Soon after the project’s launch, the Times had turned 1619 into a marketable brand, and schools planned to adopt its lead arguments in their curriculums. The World Socialist Web Site intervened against the 1619 Project and exposed its reactionary politics and predication in historical falsification. However, the project remains a profitable venture for Hannah-Jones and the Times .

Hannah Jones argues that the overriding social category in the world is race. But being paid $25,000 for a lecture she did not even physically attend is a “privilege” that separates her from the majority of African Americans in the United States, who are overwhelmingly members of the working class. What Hannah-Jones can make in one lecture is almost the same as a worker making $15 an hour takes home in a year after taxes.

In a related development, Black Lives Matter Global Network Foundation (BLM) co-founder Patrisse Khan-Cullors purchased four high-end properties in the US worth $3.2 million, according to a recent report in the New York Post. She was also seen with her spouse in the Bahamas, viewing property at an exclusive resort where celebrities such as Tiger Woods and Justin Timberlake own homes.

In 2016, Cullors married Janaya Khan, co-founder of Black Lives Matter Toronto, and purchased a $510,000 home in a Los Angeles suburb. Two years later, Cullors purchased a four-bedroom home for $590,000 in southern Los Angeles. Last year, Cullors and her spouse acquired a “custom ranch” in Georgia featuring a private hangar and community runway for small airplanes.

In January, the pair got their hands on a $1.4 million homestead a short drive from Malibu, one of the most affluent communities in the US. The property was advertised as featuring bamboo floors and “soaring ceilings, skylights and plenty of windows” with canyon views. The 2,400-square-foot property includes a three-bedroom and two-bath main house and a separate one-bed/one-bath apartment for long-term guests.

Just three weeks ago, Samaria Rice and Lisa Simpson, respective mothers of Tamir Rice and Richard Rishner, accused Cullors of profiting from the deaths of their children and other black people murdered by police. The pair criticized BLM for raising over $90 million in 2020 but doing little to help families impacted by police violence.

Khan and Cullors created the #BlackLivesMatter hashtag in 2013 after George Zimmerman was acquitted for the killing of Trayvon Martin.
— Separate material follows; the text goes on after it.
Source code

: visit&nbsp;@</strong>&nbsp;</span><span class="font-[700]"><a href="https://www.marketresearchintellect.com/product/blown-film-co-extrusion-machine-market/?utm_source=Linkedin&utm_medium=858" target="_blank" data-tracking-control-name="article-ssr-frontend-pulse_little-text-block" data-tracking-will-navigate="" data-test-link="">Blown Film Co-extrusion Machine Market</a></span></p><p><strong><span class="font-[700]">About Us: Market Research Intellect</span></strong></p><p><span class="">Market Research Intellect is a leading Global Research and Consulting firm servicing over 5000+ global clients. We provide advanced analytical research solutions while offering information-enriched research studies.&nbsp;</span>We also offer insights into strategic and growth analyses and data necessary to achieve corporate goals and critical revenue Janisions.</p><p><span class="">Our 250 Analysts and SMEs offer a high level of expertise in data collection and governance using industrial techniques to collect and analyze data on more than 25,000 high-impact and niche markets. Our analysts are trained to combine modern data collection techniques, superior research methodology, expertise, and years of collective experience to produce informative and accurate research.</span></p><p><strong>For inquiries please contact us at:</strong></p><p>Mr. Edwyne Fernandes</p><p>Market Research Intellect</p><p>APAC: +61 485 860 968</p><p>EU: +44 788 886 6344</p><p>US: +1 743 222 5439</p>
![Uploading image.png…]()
Since then, BLM has promoted racialist politics and raised substantial sums of money from large corporations like Google, Amazon, and Facebook. After BLM’s 2020 financial report was released, Cullors was accused of misappropriating funds by grassroots members of her organization.

In response to the allegations, she claimed that there were misunderstandings about BLM’s finances and that the organization was “scraping for money” in the past few years. If BLM truly was low on funds, Cullors purchasing luxury properties certainly did not help.

The wealth and privilege of the leading proponents of racialism demonstrate the reactionary character of identity politics. It is entirely divorced from the real concerns and experiences of the working class. Fearful of a unified workers’ movement, the ruling class seeks to sow artificial racial divisions among workers through the promotion of identity politics. Additionally, middle class layers seeking a bigger slice of the pie see identity as a means of advancing their own wealth and social position.

The American ruling class is terrified of the growth of a working-class movement. The fight against police violence, racism, and poverty can only be waged through the building of a socialist movement, independent of the capitalist parties, that unifies workers on their common class interests.